In Vietnam fa caldo, sempre. In estate il tasso di umidità credo superi il 100% e non c’è niente che voi possiate fare, nemmeno attendere che la sera quella cappa di calore si plachi perché no, non smette neanche un attimo. Come dicevo inizialmente, se ne avete la possibilità, scegliete un altro periodo dell’anno. Quella estiva è oltretutto la stagione delle piogge, sebbene almeno in questo la fortuna ci ha assistito e abbiamo beccato pochissima pioggia.

4. Il traffico

In Vietnam, soprattutto nella capitale HaNoi, c’è un traffico che a confronto Roma è una città tranquilla. Il mezzo di trasporto più utilizzato è il motorino (dove le persone vanno anche in tre, senza casco e senza che nessuno batta ciglio). Se pensate che in Italia non ci sia rispetto per le strisce pedonali, in Vietnam pur essendo disegnate sulle strade è come se non esistessero e a stento guardano di che colore è la luce su quello strano palo chiamato semaforo.

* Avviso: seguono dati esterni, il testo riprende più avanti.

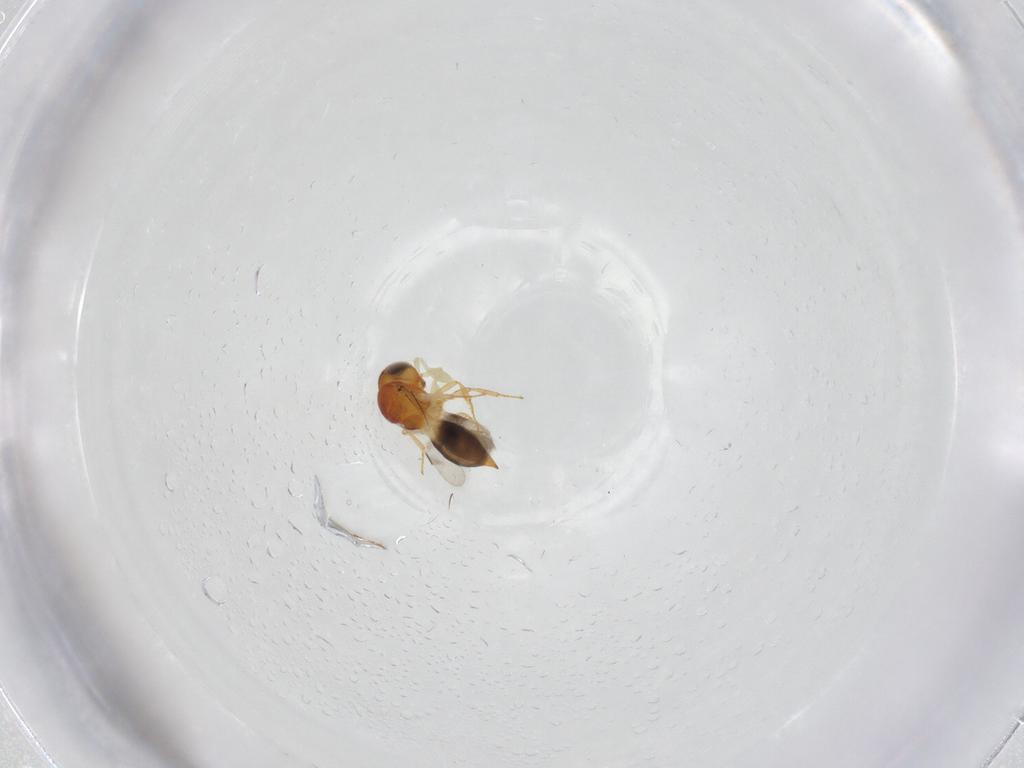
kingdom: Animalia
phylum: Arthropoda
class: Insecta
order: Hymenoptera
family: Scelionidae
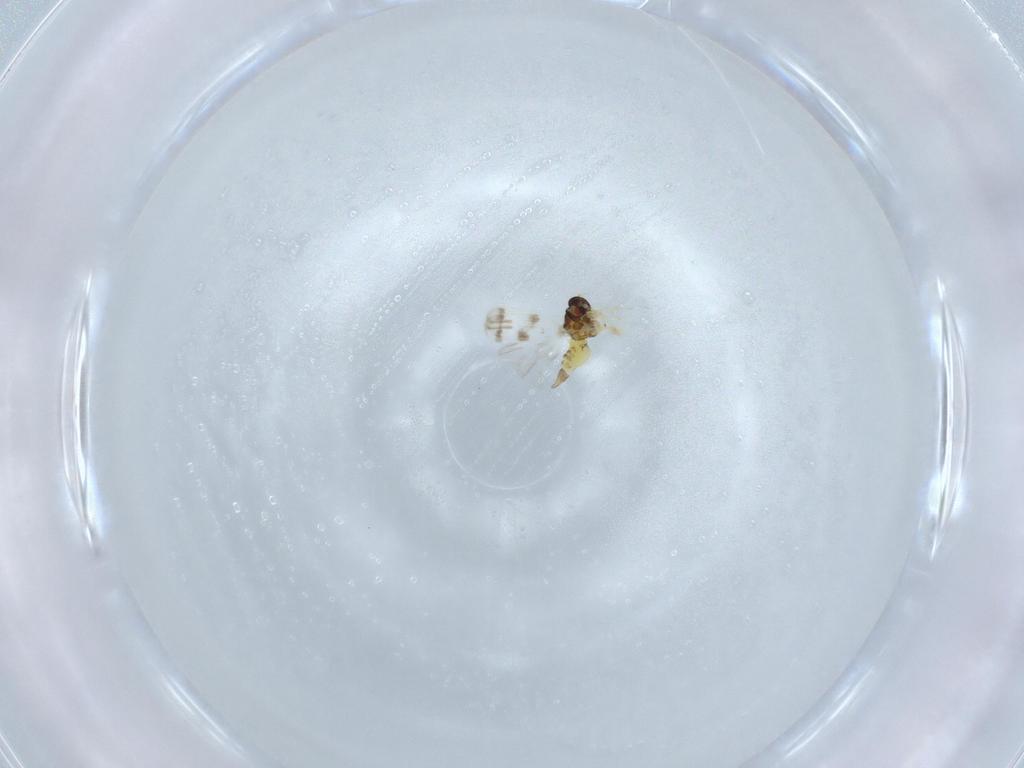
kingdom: Animalia
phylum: Arthropoda
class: Insecta
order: Hemiptera
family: Aleyrodidae
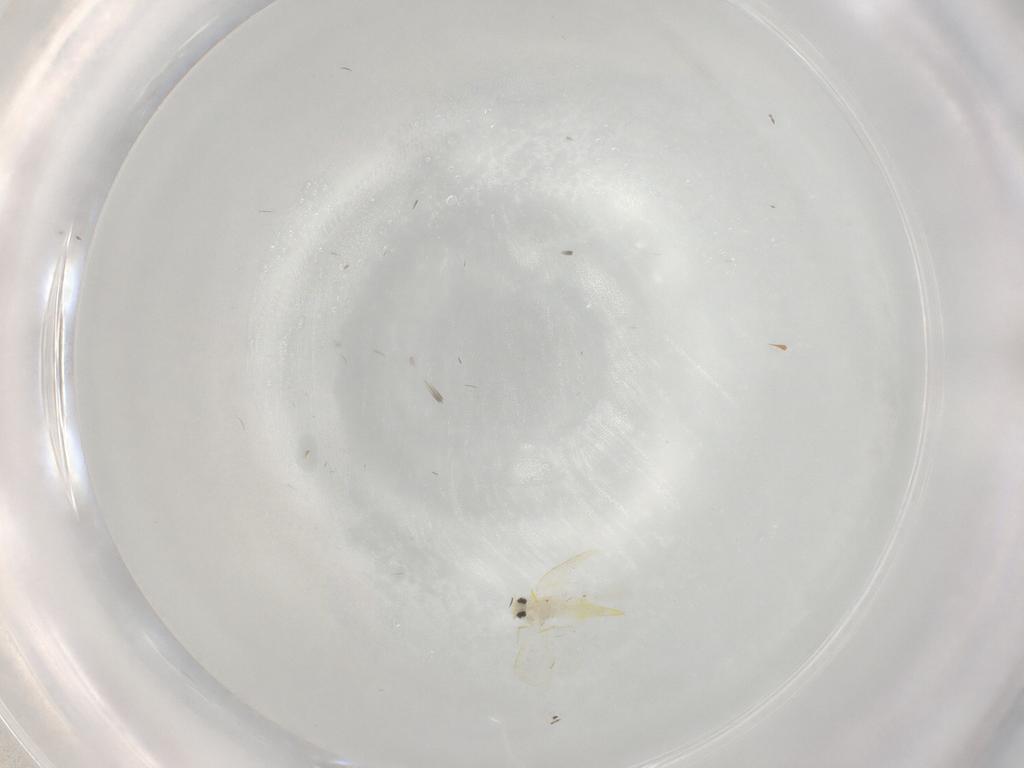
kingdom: Animalia
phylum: Arthropoda
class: Insecta
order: Hemiptera
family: Aleyrodidae
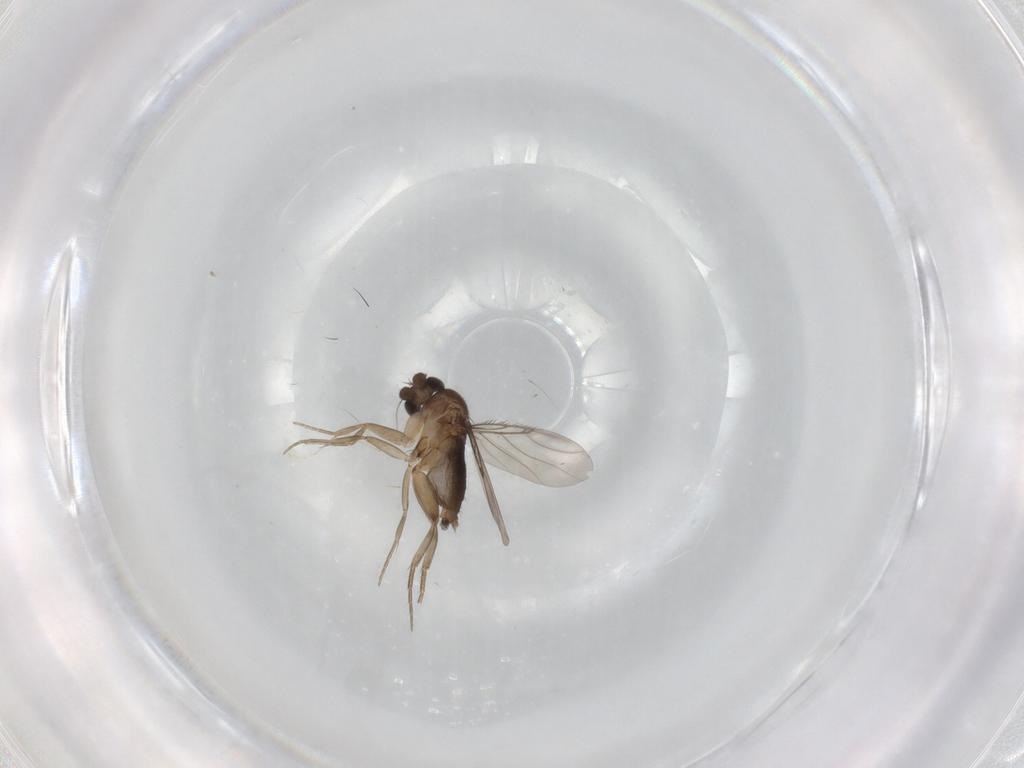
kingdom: Animalia
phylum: Arthropoda
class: Insecta
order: Diptera
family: Phoridae
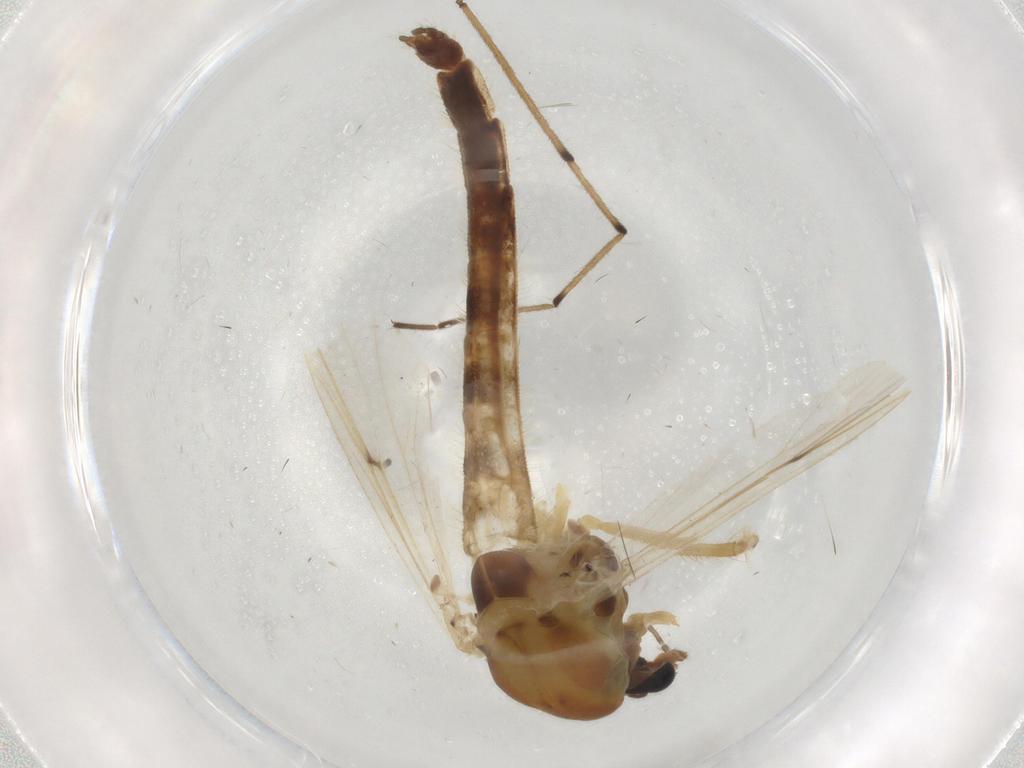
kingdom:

Quindi quello che dovete fare se volete attraversare è buttarvi in mezzo alla strada alzando un braccio come Carrie in Sex and the City e vedrete che per magia auto e motorini rallenteranno o faranno uno slalom per evitare di uccidervi e arriverete sani e salvi dall’altra parta della carreggiata.

5. L’inglese

In vietnamiti non parlano inglese o al massimo lo parlano come Donatella Versace. È un limite insito proprio nella difficoltà a pronunciare lettere del nostro alfabeto, anche i pochi che masticano qualche parola lo fanno con una pronuncia che rende incomprensibile capirsi. Poi ovviamente, armati di pazienza, in qualche modo come sempre ci si capisce. Ricorrendo anche ai gesti in alcuni casi. In alcune escursioni, in cui a farci da guida erano persone del luogo, ad un certo punto eri così immerso in paesaggi mozzafiato che le parole non servivano effettivamente più. E tanto per quanto ci si sforzasse non ci si sarebbe capiti.

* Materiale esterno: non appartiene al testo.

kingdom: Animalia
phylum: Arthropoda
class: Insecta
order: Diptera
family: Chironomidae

6. Le condizioni igieniche

O dovrei dire le non-condizioni igieniche. Il Vietnam è un paese in cui per via della povertà ma anche per un retaggio culturale, non si bada molto neanche alle minime norme d’igiene. E quindi per le strade, in mezzo al traffico, era comunissimo vedere banchetti in cui erano esposti pezzi di carne lasciati alla mercé dello smog, delle mosche o di chiunque avesse il coraggio di metterci le mani sopra.
Negli hotel di un certo livello la situazione era ovviamente diversa e proprio per questo, e grazie ai prezzi molto contenuti, potrete tranquillamente permettervi un hotel a 5 stelle che di fatto vi offrirà i servizi di un 4 stelle o poco più.

7. Un salto in Cambogia

Se decidete di andare in Vietnam e già sapete che non tornerete nell’immediato futuro da quelle parti, consigliatissima è una tappa nella vicina Cambogia e più nello specifico a Siem Reap, una delle città più famose di questo stato. In due o tre giorni, potrete visitare uno dei siti archeologico più famosi al mondo, quello dei templi di Angkor. Posso assicurarvi che si tratta di uno dei luoghi più belli che possiate visitare nella vostra vita e che le rovine di questi templi vi toglieranno il fiacco (per intenderci, il tempio di Ta Prohm è quello in cui sono state girate le famosissime scene del film Tomb Rider).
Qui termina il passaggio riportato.